**Exercise requirements**: From the listing below, return each line that includes "Production".

**Records for processing**:
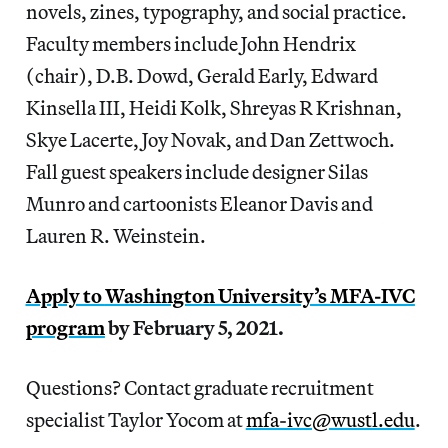
novels, zines, typography, and social practice.
Faculty members include John Hendrix
(chair), D.B. Dowd, Gerald Early, Edward
Kinsella III, Heidi Kolk, Shreyas R Krishnan,
Skye Lacerte, Joy Novak, and Dan Zettwoch.
Fall guest speakers include designer Silas
Munro and cartoonists Eleanor Davis and
Lauren R. Weinstein.
Apply to
Washington University’s MFA-IVC
program
by February 5, 2021.
Questions? Contact graduate recruitment
specialist Taylor Yocom at
mfa-ivc@wustl.edu
.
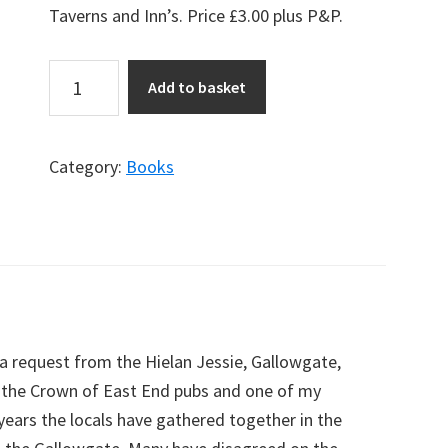
Taverns and Inn’s.
Price £3.00 plus P&P.
Up
Add to basket
&
Doon
the
Category:
Books
Gallowgate
Book
quantity
a request from the Hielan Jessie, Gallowgate,
n the Crown of East End pubs and one of my
 years the locals have gathered together in the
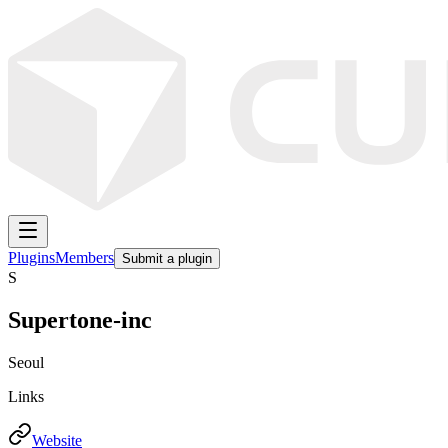
Plugins
Members
Submit a plugin
S
Supertone-inc
Seoul
Links
Website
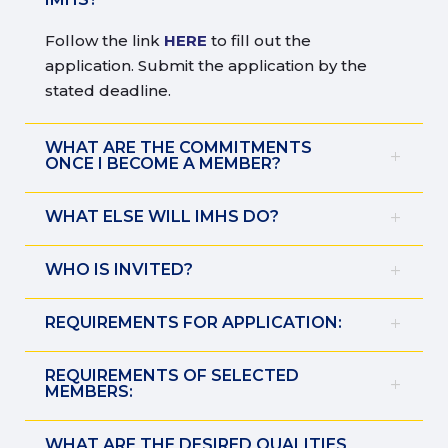
Follow the link
HERE
to fill out the
application. Submit the application by the
stated deadline.
WHAT ARE THE COMMITMENTS
ONCE I BECOME A MEMBER?
WHAT ELSE WILL IMHS DO?
WHO IS INVITED?
REQUIREMENTS FOR APPLICATION:
REQUIREMENTS OF SELECTED
MEMBERS:
WHAT ARE THE DESIRED QUALITIES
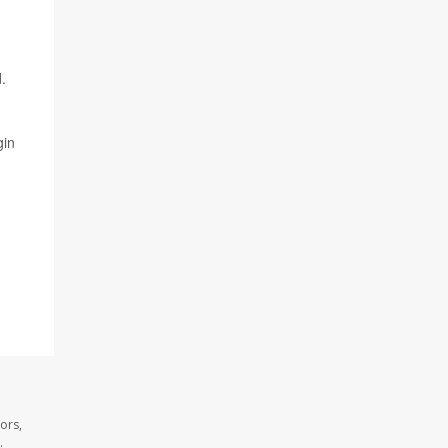
.
gin
ors,
.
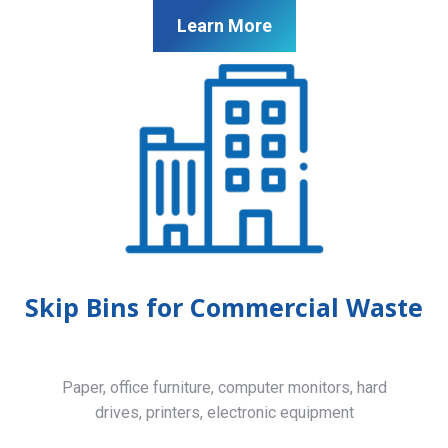
Learn More
Skip Bins for Commercial Waste
Paper, office furniture, computer monitors, hard
drives, printers, electronic equipment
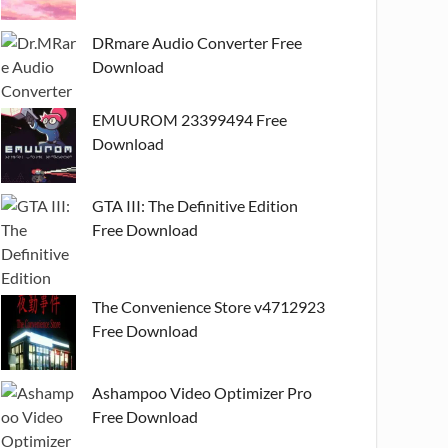
DRmare Audio Converter Free
Download
EMUUROM 23399494 Free
Download
GTA III: The Definitive Edition
Free Download
The Convenience Store v4712923
Free Download
Ashampoo Video Optimizer Pro
Free Download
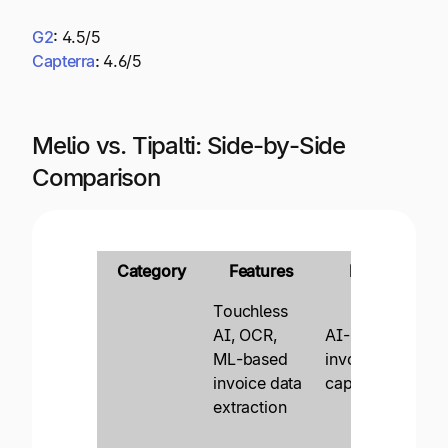
G2
:
4.5/5
Capterra
:
4.6/5
Melio vs. Tipalti: Side-by-Side
Comparison
Category
Features
Melio
Touchless
AI, OCR,
AI-based
En
ML-based
invoice data
in
invoice data
capture
au
extraction
Pr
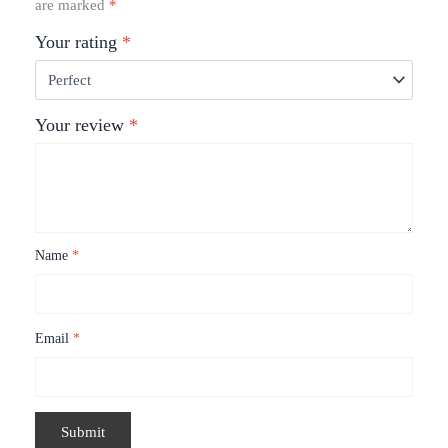
are marked
*
Your rating
*
Your review
*
Name
*
Email
*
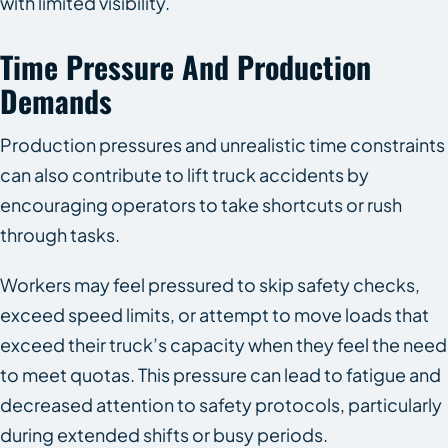
with limited visibility.
Time Pressure And Production
Demands
Production pressures and unrealistic time constraints
can also contribute to lift truck accidents by
encouraging operators to take shortcuts or rush
through tasks.
Workers may feel pressured to skip safety checks,
exceed speed limits, or attempt to move loads that
exceed their truck’s capacity when they feel the need
to meet quotas. This pressure can lead to fatigue and
decreased attention to safety protocols, particularly
during extended shifts or busy periods.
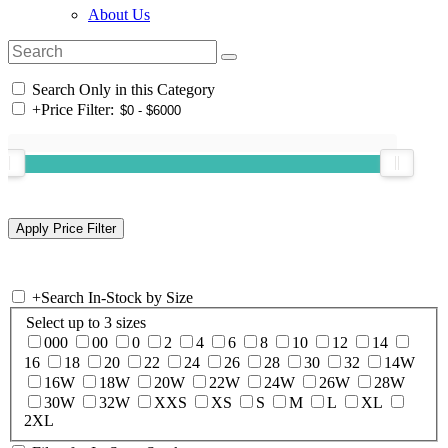
About Us
Search Only in this Category
+
Price Filter:
+
Search In-Stock by Size
Select up to 3 sizes
000
00
0
2
4
6
8
10
12
14
16
18
20
22
24
26
28
30
32
14W
16W
18W
20W
22W
24W
26W
28W
30W
32W
XXS
XS
S
M
L
XL
2XL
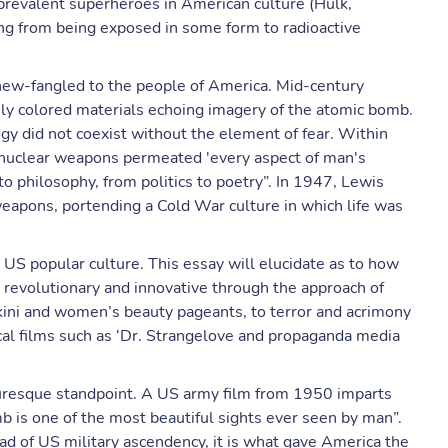
 prevalent superheroes in American culture (Hulk,
ing from being exposed in some form to radioactive
 new-fangled to the people of America. Mid-century
sly colored materials echoing imagery of the atomic bomb.
y did not coexist without the element of fear. Within
 nuclear weapons permeated 'every aspect of man's
to philosophy, from politics to poetry”. In 1947, Lewis
weapons, portending a Cold War culture in which life was
o US popular culture. This essay will elucidate as to how
 revolutionary and innovative through the approach of
bikini and women’s beauty pageants, to terror and acrimony
ical films such as ‘Dr. Strangelove and propaganda media
turesque standpoint. A US army film from 1950 imparts
b is one of the most beautiful sights ever seen by man”.
ad of US military ascendency, it is what gave America the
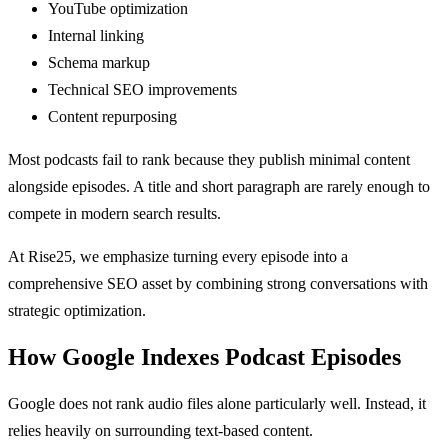
YouTube optimization
Internal linking
Schema markup
Technical SEO improvements
Content repurposing
Most podcasts fail to rank because they publish minimal content
alongside episodes. A title and short paragraph are rarely enough to
compete in modern search results.
At Rise25, we emphasize turning every episode into a
comprehensive SEO asset by combining strong conversations with
strategic optimization.
How Google Indexes Podcast Episodes
Google does not rank audio files alone particularly well. Instead, it
relies heavily on surrounding text-based content.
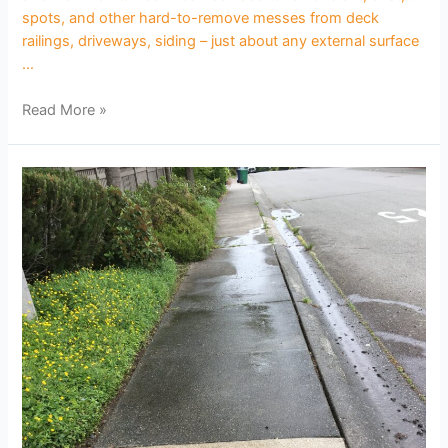
spots, and other hard-to-remove messes from deck
railings, driveways, siding – just about any external surface
…
Read More »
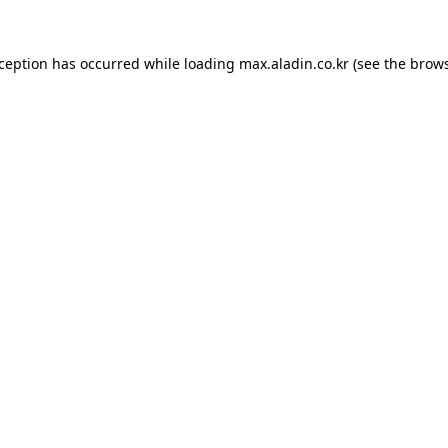
xception has occurred while loading
max.aladin.co.kr
(see the
brows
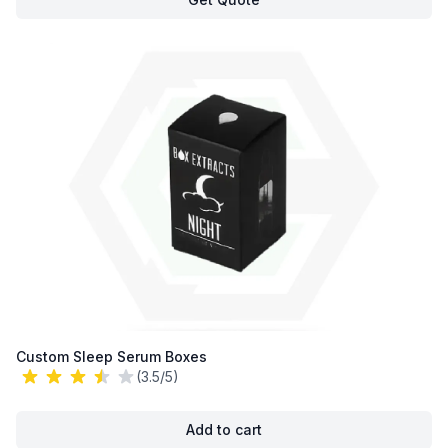
Custom Sleep Serum Boxes
(3.5/5)
Add to cart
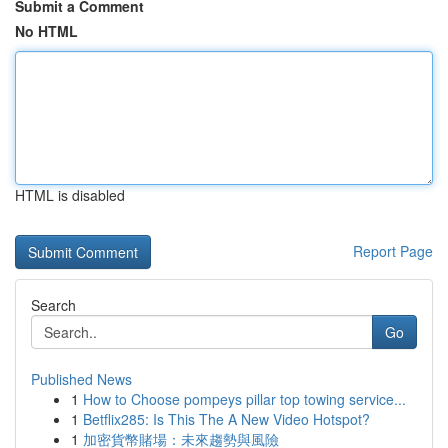
Submit a Comment
No HTML
HTML is disabled
Report Page
Search
Go
Published News
1
How to Choose pompeys pillar top towing service...
1
Betflix285: Is This The A New Video Hotspot?
1
加密貨幣賭場：未來趨勢與風險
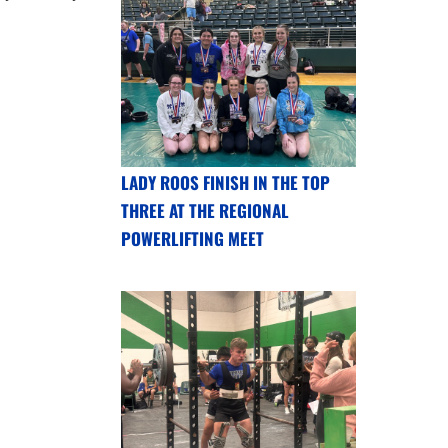
LADY ROOS FINISH IN THE TOP
THREE AT THE REGIONAL
POWERLIFTING MEET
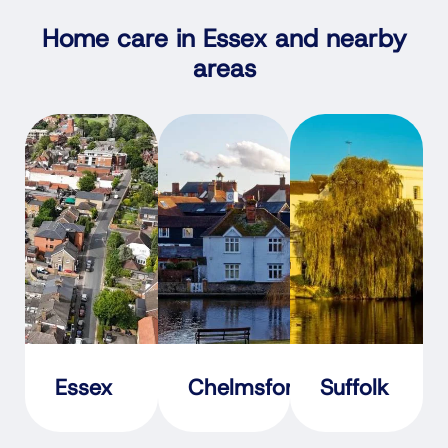
Home care in Essex and nearby
areas
Essex
Chelmsford
Suffolk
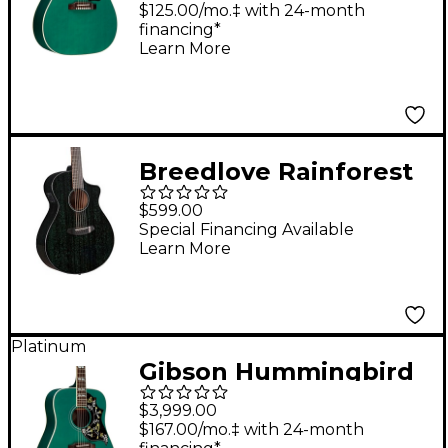
Guitar - Seafoam
$125.00/mo.‡ with 24-month
financing*
Green
Learn More
Breedlove Rainforest
S Concert Acoustic-
$599.00
Electric Guitar Fern
Special Financing Available
Learn More
Platinum
Gibson Hummingbird
Standard Acoustic-
$3,999.00
Electric Guitar -
$167.00/mo.‡ with 24-month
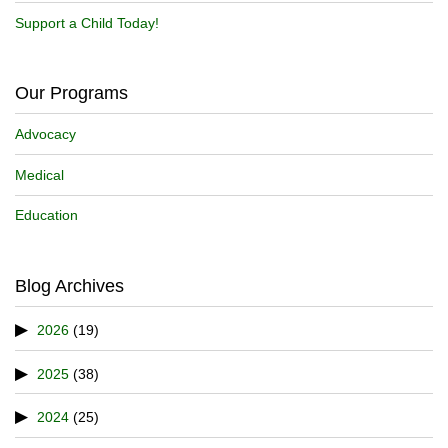
Support a Child Today!
Our Programs
Advocacy
Medical
Education
Blog Archives
2026
(19)
2025
(38)
2024
(25)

**Written solution**:
Time Pressure And Production
Production pressures and unrealistic time constraints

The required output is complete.